Adelia Myslov was born in 1989 in St Petersburg, Russia, soon moving to England with her family, where she attended the Yehudi Menuhin School and Purcell School of Music, studying violin with Natasha Boyarsky and Felix Andrievsky. She completed her Bachelor of Music at the Royal College of Music, and graduated with a Distinction in Masters of Performance from the RCM with Itzhak Rashkovsky (violin) and Adrian Butterfield (baroque violin). During her studies she received an Orpheus scholarship and was awarded an RCM Marjorie and Dorothy Whyte Memorial Fund upon graduating. She was sponsored throughout her school and college years by the London J & A Beares firm who lent her very fine violins on which to play; she now plays on an Italian violin by Lorenzo Storioni, kindly lent anonymously through Beare’s International Violin Society.

Adelia has given solo performances in the Queen Elizabeth Hall, Wigmore Hall, Royal Festival Hall, Fairfield Halls and 10 Downing Street, and has toured France, Spain, Italy and Germany. She won the first prize in North London’s International Solo Bach Competition (2009), first prize in the string section of Tunbridge Wells International Competition, and the prize for ‘Best interpretation of a Hungarian piece’ in the Carl Flesch competition in Hungary. She is the recipient of numerous awards and scholarships including the Manoug Parikian award at the age of fourteen, Philharmonia MMSF awards and the Countess of Munster scholarship twice in 2011 and 2012. Adelia has played concertos by Elgar, Prokofiev, Mendelssohn, Bruch and Vivaldi with orchestras across England, and has participated in masterclasses with legendary violinists Ida Haendal, Yehudi Menuhin, Edward Grach and Pinchas Zuckerman. Adelia was one of the six Selected Artists in Making Music’s 2013-2014 scheme, and entered the Countess of Munster Recital Scheme.

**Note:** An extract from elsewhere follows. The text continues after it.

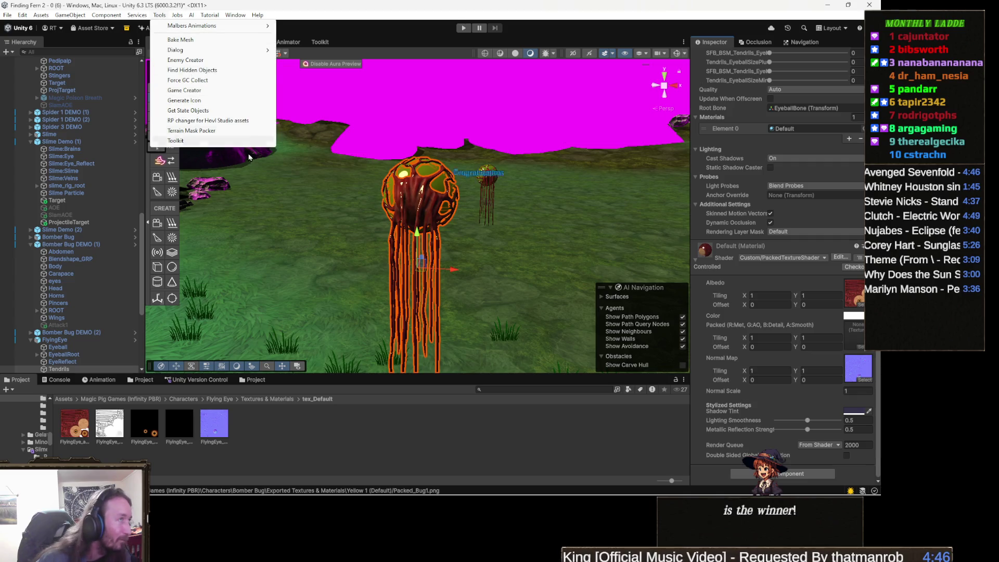
Step: In the Mask Packer, load the white texture into AO and the black texture into Metallic
{"action": "left_click", "coordinate": [201, 130]}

Recent engagements include recitals at Kimbolton Castle and Saffron Walden; her acclaimed recital series ‘Mortal Man; Immortal Dreams’ with pianist Craig White; Elgar violin concerto with the Petersfield Orchestra, and Brahms concerto with the Richmondshire Orchestra. Future engagements include St Martin in the Fields London and the Menuhin Hall.